== ABOUT THIS TASK ==
Answer these questions using the text about Nvidia restarting H200 production for China:
(a) Who confirmed the restart of H200 manufacturing, and at what kind of event?
(b) Whose manufacturing process struggles does the text mention, and at what node?
(c) Which two companies does the text name when describing what Huawei's Ascend chips fall short of?

== TEXT PASSAGE ==
·····
Nvidia just fired up H200 production for China again, which means Beijing blinked first in the AI cold war.
The Summary
- Nvidia is restarting H200 chip manufacturing for Chinese customers, CEO Jensen Huang confirmed at a Tuesday press conference, signaling Chinese government approval of purchase orders.
- This reversal comes after months of export controls that turned AI compute into a geopolitical chess piece.
- China choosing to buy from Nvidia instead of betting entirely on domestic alternatives tells you everything about where homegrown Chinese AI chips actually stand.
The Signal
The H200 restart isn't just a sales win for Nvidia. It's a data point on how the AI arms race actually works when theory meets manufacturing reality. The H200 is Nvidia's previous-generation flagship, a step down from the H100 and miles below the newer Blackwell architecture. But it's still leagues ahead of anything China can produce at scale domestically.
Huang's announcement implies Beijing approved these purchase orders, which means someone in the Chinese government did the math. They looked at SMIC's 7nm process struggles, at the gap between Huawei's Ascend chips and what DeepSeek or ByteDance actually need to compete globally, and decided that buying gimped American chips beats waiting for domestic alternatives that might not arrive in time.
·····
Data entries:
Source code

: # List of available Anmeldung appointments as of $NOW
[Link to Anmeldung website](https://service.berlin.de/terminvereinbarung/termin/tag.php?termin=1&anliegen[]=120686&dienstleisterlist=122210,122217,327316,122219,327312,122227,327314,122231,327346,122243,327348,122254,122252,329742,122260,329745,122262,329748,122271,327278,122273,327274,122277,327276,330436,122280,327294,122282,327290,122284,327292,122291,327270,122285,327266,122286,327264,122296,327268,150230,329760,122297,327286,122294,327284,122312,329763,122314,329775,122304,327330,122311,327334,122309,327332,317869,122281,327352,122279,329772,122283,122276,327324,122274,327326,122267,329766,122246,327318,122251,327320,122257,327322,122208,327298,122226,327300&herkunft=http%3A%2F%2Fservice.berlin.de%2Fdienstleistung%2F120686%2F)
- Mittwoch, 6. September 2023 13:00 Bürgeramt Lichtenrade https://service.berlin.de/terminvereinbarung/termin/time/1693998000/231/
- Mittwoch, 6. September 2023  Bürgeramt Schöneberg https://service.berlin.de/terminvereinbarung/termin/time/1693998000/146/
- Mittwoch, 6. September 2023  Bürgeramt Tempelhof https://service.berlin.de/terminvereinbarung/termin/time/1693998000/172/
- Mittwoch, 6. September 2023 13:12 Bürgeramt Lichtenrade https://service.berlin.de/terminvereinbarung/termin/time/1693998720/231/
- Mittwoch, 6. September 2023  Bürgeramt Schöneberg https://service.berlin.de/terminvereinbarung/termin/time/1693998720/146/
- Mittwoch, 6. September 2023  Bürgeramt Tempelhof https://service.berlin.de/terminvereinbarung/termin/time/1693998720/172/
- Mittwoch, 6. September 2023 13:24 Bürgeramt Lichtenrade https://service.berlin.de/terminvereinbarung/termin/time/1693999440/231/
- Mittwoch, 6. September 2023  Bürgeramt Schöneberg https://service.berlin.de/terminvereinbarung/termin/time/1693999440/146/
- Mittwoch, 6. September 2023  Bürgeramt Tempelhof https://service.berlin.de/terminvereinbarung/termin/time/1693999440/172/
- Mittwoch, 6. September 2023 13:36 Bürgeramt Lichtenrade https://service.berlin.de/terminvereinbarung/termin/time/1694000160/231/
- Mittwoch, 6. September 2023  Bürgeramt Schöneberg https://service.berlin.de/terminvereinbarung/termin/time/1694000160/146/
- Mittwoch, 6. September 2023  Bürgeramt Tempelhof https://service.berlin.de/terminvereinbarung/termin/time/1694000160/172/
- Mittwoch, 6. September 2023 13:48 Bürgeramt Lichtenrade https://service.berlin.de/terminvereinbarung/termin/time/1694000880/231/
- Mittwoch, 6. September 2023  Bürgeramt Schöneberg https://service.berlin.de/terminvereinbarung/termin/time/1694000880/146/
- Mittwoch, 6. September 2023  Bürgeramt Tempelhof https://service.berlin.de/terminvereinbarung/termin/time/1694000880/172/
·····
== RESULT OF THIS EXERCISE ==
(a) CEO Jensen Huang confirmed it at a Tuesday press conference.
(b) SMIC's struggles with its 7nm process.
(c) DeepSeek and ByteDance.